Purchase Commitments

The Company has entered into long-term contractual arrangements from time to time for the provision of goods and services. The following table presents non-cancelable contractual obligations arising from these arrangements:

 

     As of
June 30, 2014
(in thousands)
 

2014 (6 months)

   $ 38,215   

2015

     42,778   

2016

     40,188   

2017

     23,940   

2018

     5,704   
  

 

 

 

Total purchase commitments

   $ 150,825   
  

 

 

 

In February 2013, the Company issued two letters of credit totaling $7.3 million to a contract manufacturer in connection with certain manufacturing agreements.
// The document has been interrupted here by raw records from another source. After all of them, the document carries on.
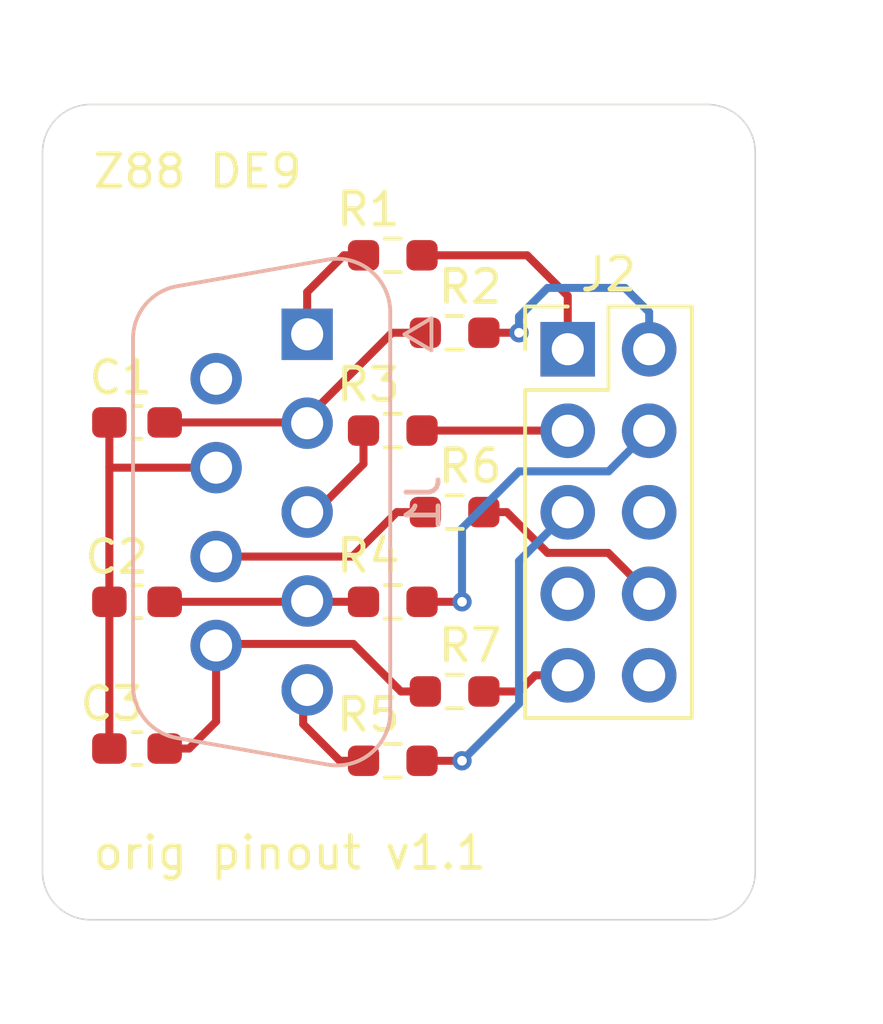
<source format=kicad_pcb>
(kicad_pcb
	(version 20240108)
	(generator "pcbnew")
	(generator_version "8.0")
	(general
		(thickness 1.6)
		(legacy_teardrops no)
	)
	(paper "A4")
	(layers
		(0 "F.Cu" signal)
		(31 "B.Cu" signal)
		(36 "B.SilkS" user "B.Silkscreen")
		(37 "F.SilkS" user "F.Silkscreen")
		(38 "B.Mask" user)
		(39 "F.Mask" user)
		(41 "Cmts.User" user "User.Comments")
		(44 "Edge.Cuts" user)
		(45 "Margin" user)
		(46 "B.CrtYd" user "B.Courtyard")
		(47 "F.CrtYd" user "F.Courtyard")
		(48 "B.Fab" user)
		(49 "F.Fab" user)
		(58 "User.9" user)
	)
	(setup
		(stackup
			(layer "F.SilkS"
				(type "Top Silk Screen")
			)
			(layer "F.Paste"
				(type "Top Solder Paste")
			)
			(layer "F.Mask"
				(type "Top Solder Mask")
				(thickness 0.01)
			)
			(layer "F.Cu"
				(type "copper")
				(thickness 0.035)
			)
			(layer "dielectric 1"
				(type "core")
				(thickness 1.51)
				(material "FR4")
				(epsilon_r 4.5)
				(loss_tangent 0.02)
			)
			(layer "B.Cu"
				(type "copper")
				(thickness 0.035)
			)
			(layer "B.Mask"
				(type "Bottom Solder Mask")
				(thickness 0.01)
			)
			(layer "B.Paste"
				(type "Bottom Solder Paste")
			)
			(layer "B.SilkS"
				(type "Bottom Silk Screen")
			)
			(copper_finish "None")
			(dielectric_constraints no)
		)
		(pad_to_mask_clearance 0)
		(allow_soldermask_bridges_in_footprints no)
		(pcbplotparams
			(layerselection 0x00010fc_ffffffff)
			(plot_on_all_layers_selection 0x0000000_00000000)
			(disableapertmacros no)
			(usegerberextensions no)
			(usegerberattributes yes)
			(usegerberadvancedattributes yes)
			(creategerberjobfile yes)
			(dashed_line_dash_ratio 12.000000)
			(dashed_line_gap_ratio 3.000000)
			(svgprecision 4)
			(plotframeref no)
			(viasonmask no)
			(mode 1)
			(useauxorigin no)
			(hpglpennumber 1)
			(hpglpenspeed 20)
			(hpglpendiameter 15.000000)
			(pdf_front_fp_property_popups yes)
			(pdf_back_fp_property_popups yes)
			(dxfpolygonmode yes)
			(dxfimperialunits yes)
			(dxfusepcbnewfont yes)
			(psnegative no)
			(psa4output no)
			(plotreference yes)
			(plotvalue yes)
			(plotfptext yes)
			(plotinvisibletext no)
			(sketchpadsonfab no)
			(subtractmaskfromsilk no)
			(outputformat 1)
			(mirror no)
			(drillshape 1)
			(scaleselection 1)
			(outputdirectory "")
		)
	)
	(net 0 "")
	(net 1 "unconnected-(J2-Pin_6-Pad6)")
	(net 2 "GND")
	(net 3 "TxD")
	(net 4 "RTS")
	(net 5 "DTR")
	(net 6 "RxD")
	(net 7 "+5V")
	(net 8 "CTS")
	(net 9 "DCD")
	(net 10 "NC")
	(net 11 "GND 88")
	(net 12 "TxD 88")
	(net 13 "DTR 88")
	(net 14 "RxD 88")
	(net 15 "CTS 88")
	(net 16 "DCD 88")
	(net 17 "RTS 88")
	(net 18 "unconnected-(J2-Pin_10-Pad10)")
	(footprint "Resistor_SMD:R_0603_1608Metric_Pad0.98x0.95mm_HandSolder" (layer "F.Cu") (at 129.794 114.935))
	(footprint "Capacitor_SMD:C_0603_1608Metric_Pad1.08x0.95mm_HandSolder" (layer "F.Cu") (at 121.8195 104.394 180))
	(footprint "Resistor_SMD:R_0603_1608Metric_Pad0.98x0.95mm_HandSolder" (layer "F.Cu") (at 131.7225 107.188))
	(footprint "Resistor_SMD:R_0603_1608Metric_Pad0.98x0.95mm_HandSolder" (layer "F.Cu") (at 131.7225 101.6))
	(footprint "Resistor_SMD:R_0603_1608Metric_Pad0.98x0.95mm_HandSolder" (layer "F.Cu") (at 129.794 109.982))
	(footprint "Connector_PinHeader_2.54mm:PinHeader_2x05_P2.54mm_Vertical" (layer "F.Cu") (at 135.25 102.113))
	(footprint "Resistor_SMD:R_0603_1608Metric_Pad0.98x0.95mm_HandSolder" (layer "F.Cu") (at 131.7225 112.776))
	(footprint "Capacitor_SMD:C_0603_1608Metric_Pad1.08x0.95mm_HandSolder" (layer "F.Cu") (at 121.8195 109.982 180))
	(footprint "Resistor_SMD:R_0603_1608Metric_Pad0.98x0.95mm_HandSolder" (layer "F.Cu") (at 129.794 99.187))
	(footprint "Capacitor_SMD:C_0603_1608Metric_Pad1.08x0.95mm_HandSolder" (layer "F.Cu") (at 121.8195 114.554))
	(footprint "Resistor_SMD:R_0603_1608Metric_Pad0.98x0.95mm_HandSolder" (layer "F.Cu") (at 129.794 104.648))
	(footprint "DE-9:DE-9_Female_Vertical" (layer "B.Cu") (at 127.125 101.648 90))
	(gr_line
		(start 120.372 94.488)
		(end 139.597 94.488)
		(stroke
			(width 0.05)
			(type default)
		)
		(layer "Edge.Cuts")
		(uuid "05f60124-1f2d-4c4d-96f0-017951578ebe")
	)
	(gr_line
		(start 118.872 118.388)
		(end 118.872 95.988)
		(stroke
			(width 0.05)
			(type default)
		)
		(layer "Edge.Cuts")
		(uuid "0a1f6d9c-35b6-480b-9394-8347c03936a8")
	)
	(gr_arc
		(start 120.372 119.888)
		(mid 119.31134 119.44866)
		(end 118.872 118.388)
		(stroke
			(width 0.05)
			(type default)
		)
		(layer "Edge.Cuts")
		(uuid "13edf770-32a6-4763-8288-25236a785649")
	)
	(gr_arc
		(start 139.597 94.488)
		(mid 140.65766 94.92734)
		(end 141.097 95.988)
		(stroke
			(width 0.05)
			(type default)
		)
		(layer "Edge.Cuts")
		(uuid "55b1ba5b-1989-45de-81f5-9367f7e9de81")
	)
	(gr_line
		(start 139.597 119.888)
		(end 120.372 119.888)
		(stroke
			(width 0.05)
			(type default)
		)
		(layer "Edge.Cuts")
		(uuid "645ea9ad-c760-445b-b031-c45b4ead2eea")
	)
	(gr_line
		(start 141.097 95.988)
		(end 141.097 118.388)
		(stroke
			(width 0.05)
			(type default)
		)
		(layer "Edge.Cuts")
		(uuid "678347e1-aa66-4161-a205-01596bce2957")
	)
	(gr_arc
		(start 118.872 95.988)
		(mid 119.31134 94.92734)
		(end 120.372 94.488)
		(stroke
			(width 0.05)
			(type default)
		)
		(layer "Edge.Cuts")
		(uuid "b1e9181f-ca7f-49bf-a313-0d3d46103b59")
	)
	(gr_arc
		(start 141.097 118.388)
		(mid 140.65766 119.44866)
		(end 139.597 119.888)
		(stroke
			(width 0.05)
			(type default)
		)
		(layer "Edge.Cuts")
		(uuid "f013719f-6925-4f26-9216-b64c3d00037e")
	)
	(gr_text "orig pinout v1.1"
		(at 120.372 118.388 0)
		(layer "F.SilkS")
		(uuid "88a87af3-f2c3-4fc4-a814-dce613a333a5")
		(effects
			(font
				(size 1 1)
				(thickness 0.15)
			)
			(justify left bottom)
		)
	)
	(gr_text "Z88 DE9\n"
		(at 120.372 95.988 0)
		(layer "F.SilkS")
		(uuid "97cb2240-b854-4eff-a588-950d690e8a28")
		(effects
			(font
				(size 1 1)
				(thickness 0.15)
			)
			(justify left top)
		)
	)
	(segment
		(start 124.285 105.803)
		(end 120.969 105.803)
		(width 0.25)
		(layer "F.Cu")
		(net 2)
		(uuid "037c09f5-7ede-470a-ac2a-f40b3a1327cd")
	)
	(segment
		(start 120.957 109.982)
		(end 120.957 114.554)
		(width 0.25)
		(layer "F.Cu")
		(net 2)
		(uuid "560001bb-ce4f-41dc-afaf-dd6f92f44157")
	)
	(segment
		(start 120.969 105.803)
		(end 120.957 105.791)
		(width 0.25)
		(layer "F.Cu")
		(net 2)
		(uuid "a7f8e60b-6ae5-4dfb-8c44-b3c031f014e8")
	)
	(segment
		(start 120.957 108.958)
		(end 120.957 109.982)
		(width 0.25)
		(layer "F.Cu")
		(net 2)
		(uuid "c7b48c19-575b-4b16-9268-1efff153c3c8")
	)
	(segment
		(start 120.957 104.394)
		(end 120.957 108.958)
		(width 0.25)
		(layer "F.Cu")
		(net 2)
		(uuid "dacf9dc5-ee2f-41f6-b859-efd4e1dbde2a")
	)
	(segment
		(start 127.125 104.245)
		(end 127.125 104.418)
		(width 0.25)
		(layer "F.Cu")
		(net 3)
		(uuid "55f74d40-97ed-4500-b81d-cc79417a3bf7")
	)
	(segment
		(start 129.77 101.6)
		(end 127.125 104.245)
		(width 0.25)
		(layer "F.Cu")
		(net 3)
		(uuid "7ca315a5-1626-40b0-94ce-b99c64594b77")
	)
	(segment
		(start 127.101 104.394)
		(end 122.428 104.394)
		(width 0.25)
		(layer "F.Cu")
		(net 3)
		(uuid "9583595f-3969-4de5-898e-fd13ba0d34a5")
	)
	(segment
		(start 127.125 104.418)
		(end 127.101 104.394)
		(width 0.25)
		(layer "F.Cu")
		(net 3)
		(uuid "95cc8f93-ad88-45b8-956c-ebb7358548fc")
	)
	(segment
		(start 130.81 101.6)
		(end 129.77 101.6)
		(width 0.25)
		(layer "F.Cu")
		(net 3)
		(uuid "a8929399-24b4-4fdf-a1d6-57a3c056c709")
	)
	(segment
		(start 128.8815 109.982)
		(end 122.682 109.982)
		(width 0.25)
		(layer "F.Cu")
		(net 4)
		(uuid "7ef4e949-b8a0-40b4-b5cf-6ccb6d8566db")
	)
	(segment
		(start 124.333 111.295)
		(end 128.567 111.295)
		(width 0.25)
		(layer "F.Cu")
		(net 5)
		(uuid "39b8cb47-2139-4c7f-b9d3-dccd5a1d6fb0")
	)
	(segment
		(start 122.682 114.554)
		(end 123.444 114.554)
		(width 0.25)
		(layer "F.Cu")
		(net 5)
		(uuid "43cf37b5-3ea4-4b7f-a159-27c87c4848e8")
	)
	(segment
		(start 124.285 113.713)
		(end 124.285 111.343)
		(width 0.25)
		(layer "F.Cu")
		(net 5)
		(uuid "45cfc8a9-460b-44fe-80cb-076db61fc0a2")
	)
	(segment
		(start 128.567 111.295)
		(end 130.048 112.776)
		(width 0.25)
		(layer "F.Cu")
		(net 5)
		(uuid "d97ec68f-5adf-4bf9-9923-92128e1157b9")
	)
	(segment
		(start 123.444 114.554)
		(end 124.285 113.713)
		(width 0.25)
		(layer "F.Cu")
		(net 5)
		(uuid "e3a1467a-95f4-45a0-b8c4-3b654574f43f")
	)
	(segment
		(start 124.285 111.343)
		(end 124.333 111.295)
		(width 0.25)
		(layer "F.Cu")
		(net 5)
		(uuid "fae2dc79-6e46-4a3b-8d9a-5cc7d96e1de2")
	)
	(segment
		(start 130.048 112.776)
		(end 130.81 112.776)
		(width 0.25)
		(layer "F.Cu")
		(net 5)
		(uuid "faefb970-d45b-436a-9f58-3d57cb81ae5a")
	)
	(segment
		(start 128.8815 104.648)
		(end 128.8815 105.6875)
		(width 0.25)
		(layer "F.Cu")
		(net 6)
		(uuid "16f174d1-9cf5-4a06-8ad9-cff146041484")
	)
	(segment
		(start 128.8815 105.6875)
		(end 127.429 107.14)
		(width 0.25)
		(layer "F.Cu")
		(net 6)
		(uuid "5307ea90-eef4-4727-b13c-06e2aa39fdd6")
	)
	(segment
		(start 127.429 107.14)
		(end 127 107.14)
		(width 0.25)
		(layer "F.Cu")
		(net 6)
		(uuid "d0ff01e0-f9f8-4ff3-83cc-0c16bae39a26")
	)
	(segment
		(start 128.27 99.187)
		(end 127.125 100.332)
		(width 0.25)
		(layer "F.Cu")
		(net 7)
		(uuid "28bfb1d3-0618-40c5-b4d0-3638c4f0bf24")
	)
	(segment
		(start 133.985 99.187)
		(end 135.25 100.452)
		(width 0.25)
		(layer "F.Cu")
		(net 7)
		(uuid "708988ac-2219-4c78-9591-eb889e3b49a3")
	)
	(segment
		(start 127.125 100.332)
		(end 127.125 101.648)
		(width 0.25)
		(layer "F.Cu")
		(net 7)
		(uuid "92b5e91a-1d7a-42d2-b2dd-92193fca70fd")
	)
	(segment
		(start 130.7065 99.187)
		(end 133.985 99.187)
		(width 0.25)
		(layer "F.Cu")
		(net 7)
		(uuid "98a2a8e1-5021-4f7c-85a8-65d2f7a2f03d")
	)
	(segment
		(start 135.25 100.452)
		(end 135.25 102.113)
		(width 0.25)
		(layer "F.Cu")
		(net 7)
		(uuid "bf435f89-20cb-4101-b498-9c6afc729da5")
	)
	(segment
		(start 128.8815 99.187)
		(end 128.27 99.187)
		(width 0.25)
		(layer "F.Cu")
		(net 7)
		(uuid "ec5cc425-f5e8-4e4d-9f49-d633d25fdb00")
	)
	(segment
		(start 128.143 114.935)
		(end 127 113.792)
		(width 0.25)
		(layer "F.Cu")
		(net 8)
		(uuid "056b0171-331d-4c9a-a182-56aa194066eb")
	)
	(segment
		(start 127 113.792)
		(end 127 112.68)
		(width 0.25)
		(layer "F.Cu")
		(net 8)
		(uuid "2962b312-de47-4c32-974b-bdfd2d4ba95b")
	)
	(segment
		(start 128.8815 114.935)
		(end 128.143 114.935)
		(width 0.25)
		(layer "F.Cu")
		(net 8)
		(uuid "94d152f6-3447-49d5-94e4-e8c48059aabf")
	)
	(segment
		(start 129.921 107.188)
		(end 128.536 108.573)
		(width 0.25)
		(layer "F.Cu")
		(net 9)
		(uuid "73b54e3e-583c-493a-af81-f7386cee2d8d")
	)
	(segment
		(start 130.81 107.188)
		(end 129.921 107.188)
		(width 0.25)
		(layer "F.Cu")
		(net 9)
		(uuid "789491ef-cbaa-4ddf-8e00-6a82fec481f7")
	)
	(segment
		(start 128.536 108.573)
		(end 124.208 108.573)
		(width 0.25)
		(layer "F.Cu")
		(net 9)
		(uuid "ab950aa2-46e5-4d05-ace7-4479cb7f2ceb")
	)
	(segment
		(start 124.208 108.573)
		(end 124.16 108.525)
		(width 0.25)
		(layer "F.Cu")
		(net 9)
		(uuid "f71b32b2-bdd3-4ad8-83cb-82f647ac4896")
	)
	(segment
		(start 132.635 101.6)
		(end 133.731 101.6)
		(width 0.25)
		(layer "F.Cu")
		(net 12)
		(uuid "03548c32-11db-4b62-a4fd-657eee4ace5d")
	)
	(via
		(at 133.731 101.6)
		(size 0.6)
		(drill 0.3)
		(layers "F.Cu" "B.Cu")
		(net 12)
		(uuid "21f9e372-96ff-4dba-8cb2-6a87aae0fb1f")
	)
	(segment
		(start 133.731 101.092)
		(end 134.62 100.203)
		(width 0.25)
		(layer "B.Cu")
		(net 12)
		(uuid "0555fb03-dd83-4f6c-a0a6-84e894f89234")
	)
	(segment
		(start 133.731 101.6)
		(end 133.731 101.092)
		(width 0.25)
		(layer "B.Cu")
		(net 12)
		(uuid "40efc58b-2d84-4129-950a-60339429c153")
	)
	(segment
		(start 137.79 102.23)
		(end 137.795 102.235)
		(width 0.25)
		(layer "B.Cu")
		(net 12)
		(uuid "67b996e0-82db-40c9-8428-9dba8c753274")
	)
	(segment
		(start 134.62 100.203)
		(end 137.033 100.203)
		(width 0.25)
		(layer "B.Cu")
		(net 12)
		(uuid "bc742bf0-92da-46db-9001-246adb8ababe")
	)
	(segment
		(start 137.033 100.203)
		(end 137.79 100.96)
		(width 0.25)
		(layer "B.Cu")
		(net 12)
		(uuid "daa09cce-653e-49b1-a1df-38b86a2f1863")
	)
	(segment
		(start 137.79 100.96)
		(end 137.79 102.23)
		(width 0.25)
		(layer "B.Cu")
		(net 12)
		(uuid "f318047b-d589-4286-a3cb-926b0b324246")
	)
	(segment
		(start 134.234 112.273)
		(end 135.25 112.273)
		(width 0.25)
		(layer "F.Cu")
		(net 13)
		(uuid "4f270835-a5c7-43ed-b7b5-468da6a5f017")
	)
	(segment
		(start 132.635 112.776)
		(end 133.731 112.776)
		(width 0.25)
		(layer "F.Cu")
		(net 13)
		(uuid "cb110141-8fd5-4c4e-a7a1-7c44c248320d")
	)
	(segment
		(start 133.731 112.776)
		(end 134.234 112.273)
		(width 0.25)
		(layer "F.Cu")
		(net 13)
		(uuid "f79c336b-7f3d-4639-bad3-64699868a344")
	)
	(segment
		(start 130.7065 104.648)
		(end 135.245 104.648)
		(width 0.25)
		(layer "F.Cu")
		(net 14)
		(uuid "1b30aea7-d844-4011-95ff-4fd058d51d78")
	)
	(segment
		(start 135.255 104.658)
		(end 135.255 104.775)
		(width 0.25)
		(layer "F.Cu")
		(net 14)
		(uuid "6cda52a2-90b1-47d6-ad47-3d8d63704cec")
	)
	(segment
		(start 135.245 104.648)
		(end 135.255 104.658)
		(width 0.25)
		(layer "F.Cu")
		(net 14)
		(uuid "fbbe8215-18df-41d2-b0d1-55472f7a7ff9")
	)
	(segment
		(start 130.7065 114.935)
		(end 131.953 114.935)
		(width 0.25)
		(layer "F.Cu")
		(net 15)
		(uuid "dbf83ff3-6120-4398-961b-84f37d044e2a")
	)
	(via
		(at 131.953 114.935)
		(size 0.6)
		(drill 0.3)
		(layers "F.Cu" "B.Cu")
		(net 15)
		(uuid "285ac5d4-5895-4235-a072-ef35ba92d6cb")
	)
	(segment
		(start 133.731 108.712)
		(end 135.25 107.193)
		(width 0.25)
		(layer "B.Cu")
		(net 15)
		(uuid "18df151e-18a8-4b80-ba7f-91583ce2d74a")
	)
	(segment
		(start 131.953 114.935)
		(end 133.731 113.157)
		(width 0.25)
		(layer "B.Cu")
		(net 15)
		(uuid "a74b19c8-e7d4-4f0b-bc0d-e37946c65a4d")
	)
	(segment
		(start 133.731 113.157)
		(end 133.731 108.712)
		(width 0.25)
		(layer "B.Cu")
		(net 15)
		(uuid "ce6d0e8b-24d8-4d60-b8d5-dde3295c13d4")
	)
	(segment
		(start 136.515 108.458)
		(end 137.79 109.733)
		(width 0.25)
		(layer "F.Cu")
		(net 16)
		(uuid "2b90e1d9-c891-4af1-8d0a-cac699177807")
	)
	(segment
		(start 132.635 107.188)
		(end 133.35 107.188)
		(width 0.25)
		(layer "F.Cu")
		(net 16)
		(uuid "5e24d2af-1563-4c4c-b42b-8ea437e2cf0f")
	)
	(segment
		(start 134.62 108.458)
		(end 136.515 108.458)
		(width 0.25)
		(layer "F.Cu")
		(net 16)
		(uuid "69bf1c96-3cee-4cbf-924d-3a663e0756aa")
	)
	(segment
		(start 133.35 107.188)
		(end 134.62 108.458)
		(width 0.25)
		(layer "F.Cu")
		(net 16)
		(uuid "ed086737-e347-483a-a931-953bb6af5f27")
	)
	(segment
		(start 130.7065 109.982)
		(end 131.953 109.982)
		(width 0.25)
		(layer "F.Cu")
		(net 17)
		(uuid "52fe8a5c-2368-4cdd-8264-70cc6bcfa440")
	)
	(via
		(at 131.953 109.982)
		(size 0.6)
		(drill 0.3)
		(layers "F.Cu" "B.Cu")
		(net 17)
		(uuid "d13016e7-6d84-4a6b-b652-fd5021a00537")
	)
	(segment
		(start 131.953 109.982)
		(end 131.953 107.696)
		(width 0.25)
		(layer "B.Cu")
		(net 17)
		(uuid "07eb3605-4c95-4493-ad7c-7221f54e07c7")
	)
	(segment
		(start 131.953 107.696)
		(end 133.731 105.918)
		(width 0.25)
		(layer "B.Cu")
		(net 17)
		(uuid "7ced5448-1f4c-4be5-bb77-20cd810d66b9")
	)
	(segment
		(start 133.731 105.918)
		(end 136.525 105.918)
		(width 0.25)
		(layer "B.Cu")
		(net 17)
		(uuid "cdd8b7a8-21c5-464d-970d-39f87a8a64cf")
	)
	(segment
		(start 136.525 105.918)
		(end 137.79 104.653)
		(width 0.25)
		(layer "B.Cu")
		(net 17)
		(uuid "dcf2e401-0d76-4f3f-86ff-286d18a9fd3e")
	)
)

</source>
The obligations secured by the letters of credit are fulfilled upon payment for certain minimum volume commitments and construction milestones. To meet the requirement of the letters of credit, the Company purchased $7.3 million in CDs. One CD in the amount of $3.3 million was released and matured during the second quarter of 2014 and the other in the amount of $4.0 million with a July 2014 maturity date was recorded as a restricted investment in the unaudited condensed consolidated balance sheets as of June 30, 2014. If the minimum volume commitments have not occurred when the CD matures, the letter of credit will be extended.